#### 提示テキスト
# # #

ブルーバタフライの再導入(Bringing Back the Large Blue)

ブルーバタフライ(Large Blue batterfly(Maculinea arion))が絶滅危惧種の代表として、世界的な保護プログラムが推進されている。このチョウはヨーロッパからアジアにかけて生息していたが、1979年にイギリスで絶滅し、その後、再導入された。イギリスで絶滅した原因は様々な出来事が複合したもので、Thomas たち(p. 80,および、6月18日電子出版、さらに、Settele and Kuhnによる展望記事参照)が、これをまとめている。このチョウの幼虫はたった一種類のアリに寄生するため、アリの生態系に変化が起きるとチョウが影響を受ける。彼らは、生命表(年齢別余命表)と成長モデルから、生態系の変化が、多くの種にどれほど影響を及ぼし、負のカスケードとしてブルーバタフライの集団に影響を与えたことを示した。このような絶滅の原因が明らかにされ、再導入は成功している。似たような減少をたどった他の昆虫もあったが、環境資源が豊富であれば、同様に回復が可能であろう。(Ej,hE)
Successful Conservation of a Threatened Maculinea Butterfly
p. 80-83.

私が本当にそれをやったのか?(Did I Really Do That?)

私たちの通常の行動は、私たちがまさにそれを為そうと意識的な努力をしているから起こるんだ、と私たちは信じている。にも関わらず、私たちは時折、避けようと思っていたまさにその行動をしてしまうように思える。このような皮肉な心理的プロセスについて、Wegner (p. 48) は最新の心理学的研究を報告している。その研究によると、してはいけない行動による結果は作動記憶(当面の作業のために短時間に保持される記憶)中に保持されていて、まさにそのために、通常は正しい振る舞いを行わせる監視能力が注意散漫になったり疲弊した時に、例えば人前では言ってはいけないタブー的な考えが口に出てしまう、という見解が支持される。(Uc,KU,nk)
How to Think, Say, or Do Precisely the Worst Thing for Any Occasion
p. 48-50.

エルニーニョのいとこ(El Nino's Cousin)

ENSO(El Nino Southern Oscillation)は、最も活発かつよく知られた準周期的大気-海洋温度の変動であり、エルニーニョ現象と呼ばれる赤道付近東太平洋の海面温度が上昇する源である。エルニーニョ、及び海面温度が低下するラニーニャ現象は全世界的な気候に劇的な影響を及ぼすため、充分に理解することに関心が高く、また重要である。しかし、太平洋において東熱帯太平洋だけが海面温度の変動パターンが繰り返される地域ではない。Kim たち (p. 77; Hollandによる展望記事参照)は、中央太平洋においても広範囲な海面温度上昇のパターンが準周期的に発生していて、それは大気循環に大きな影響を及ぼし、そしてエルニーニョ現象よりも予測しやすいことを報告している。中央太平洋の温暖化現象は、最近数十年間でより頻繁に発生が増加してきており、我々がそれを理解することは以前にまして重要となってきた。(TO,nk)

# # #

#### 記録の抜粋
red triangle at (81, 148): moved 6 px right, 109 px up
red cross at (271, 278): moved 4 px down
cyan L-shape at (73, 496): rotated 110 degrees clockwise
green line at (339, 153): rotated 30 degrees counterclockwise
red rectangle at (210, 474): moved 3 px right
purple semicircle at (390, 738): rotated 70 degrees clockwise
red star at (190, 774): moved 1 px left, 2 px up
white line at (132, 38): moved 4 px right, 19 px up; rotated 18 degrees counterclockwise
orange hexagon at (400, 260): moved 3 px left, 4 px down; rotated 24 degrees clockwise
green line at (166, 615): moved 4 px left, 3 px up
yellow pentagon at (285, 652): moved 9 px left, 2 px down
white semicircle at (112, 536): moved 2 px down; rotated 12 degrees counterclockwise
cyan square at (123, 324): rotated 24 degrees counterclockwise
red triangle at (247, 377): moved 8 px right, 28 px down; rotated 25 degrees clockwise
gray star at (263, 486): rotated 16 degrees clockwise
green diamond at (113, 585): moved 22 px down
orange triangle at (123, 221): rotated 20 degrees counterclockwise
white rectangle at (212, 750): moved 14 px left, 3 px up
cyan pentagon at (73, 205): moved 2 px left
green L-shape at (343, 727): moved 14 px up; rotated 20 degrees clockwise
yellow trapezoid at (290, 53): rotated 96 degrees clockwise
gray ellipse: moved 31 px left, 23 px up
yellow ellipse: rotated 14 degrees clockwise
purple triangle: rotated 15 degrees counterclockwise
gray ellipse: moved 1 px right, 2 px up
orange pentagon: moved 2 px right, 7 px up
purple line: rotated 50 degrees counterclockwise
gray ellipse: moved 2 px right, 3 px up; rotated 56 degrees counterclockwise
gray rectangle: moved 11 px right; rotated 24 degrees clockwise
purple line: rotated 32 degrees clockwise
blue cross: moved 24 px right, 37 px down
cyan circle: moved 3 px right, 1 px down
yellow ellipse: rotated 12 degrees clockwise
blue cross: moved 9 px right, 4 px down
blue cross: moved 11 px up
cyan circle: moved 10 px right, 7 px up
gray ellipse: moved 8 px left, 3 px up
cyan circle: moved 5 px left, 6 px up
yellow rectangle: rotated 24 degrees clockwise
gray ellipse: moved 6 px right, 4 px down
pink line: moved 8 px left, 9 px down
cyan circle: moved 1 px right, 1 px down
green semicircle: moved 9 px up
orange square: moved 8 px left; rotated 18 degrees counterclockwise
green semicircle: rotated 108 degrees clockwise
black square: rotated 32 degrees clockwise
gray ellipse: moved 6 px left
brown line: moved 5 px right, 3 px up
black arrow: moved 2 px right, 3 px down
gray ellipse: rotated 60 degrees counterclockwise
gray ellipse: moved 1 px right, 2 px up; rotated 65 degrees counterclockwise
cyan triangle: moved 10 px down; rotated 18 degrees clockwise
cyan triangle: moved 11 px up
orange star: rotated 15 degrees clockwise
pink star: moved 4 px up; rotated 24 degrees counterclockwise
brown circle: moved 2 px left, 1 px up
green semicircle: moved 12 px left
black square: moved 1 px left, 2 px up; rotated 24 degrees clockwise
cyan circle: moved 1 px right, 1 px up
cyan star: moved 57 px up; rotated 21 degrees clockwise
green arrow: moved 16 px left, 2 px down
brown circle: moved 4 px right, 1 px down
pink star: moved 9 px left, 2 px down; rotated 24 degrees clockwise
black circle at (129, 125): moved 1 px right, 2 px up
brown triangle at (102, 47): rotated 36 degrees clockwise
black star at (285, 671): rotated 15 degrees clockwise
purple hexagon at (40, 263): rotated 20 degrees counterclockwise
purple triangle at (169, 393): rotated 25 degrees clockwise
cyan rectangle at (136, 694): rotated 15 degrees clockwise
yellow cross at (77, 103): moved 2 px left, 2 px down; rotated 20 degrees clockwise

# # #

#### 実施する課題
- 1) テキストの「Successful Conservation of」から「エルニーニョのいとこ(El Nino's Cousin)」までをそのまま書き写すこと。
- 2) テキストに基づき、ブルーバタフライがイギリスで絶滅した年を答えること。

#### 課題の結果
- 1)
Successful Conservation of a Threatened Maculinea Butterfly
p. 80-83.

私が本当にそれをやったのか?(Did I Really Do That?)

私たちの通常の行動は、私たちがまさにそれを為そうと意識的な努力をしているから起こるんだ、と私たちは信じている。にも関わらず、私たちは時折、避けようと思っていたまさにその行動をしてしまうように思える。このような皮肉な心理的プロセスについて、Wegner (p. 48) は最新の心理学的研究を報告している。その研究によると、してはいけない行動による結果は作動記憶(当面の作業のために短時間に保持される記憶)中に保持されていて、まさにそのために、通常は正しい振る舞いを行わせる監視能力が注意散漫になったり疲弊した時に、例えば人前では言ってはいけないタブー的な考えが口に出てしまう、という見解が支持される。(Uc,KU,nk)
How to Think, Say, or Do Precisely the Worst Thing for Any Occasion
p. 48-50.

エルニーニョのいとこ(El Nino's Cousin)

- 2) 1979年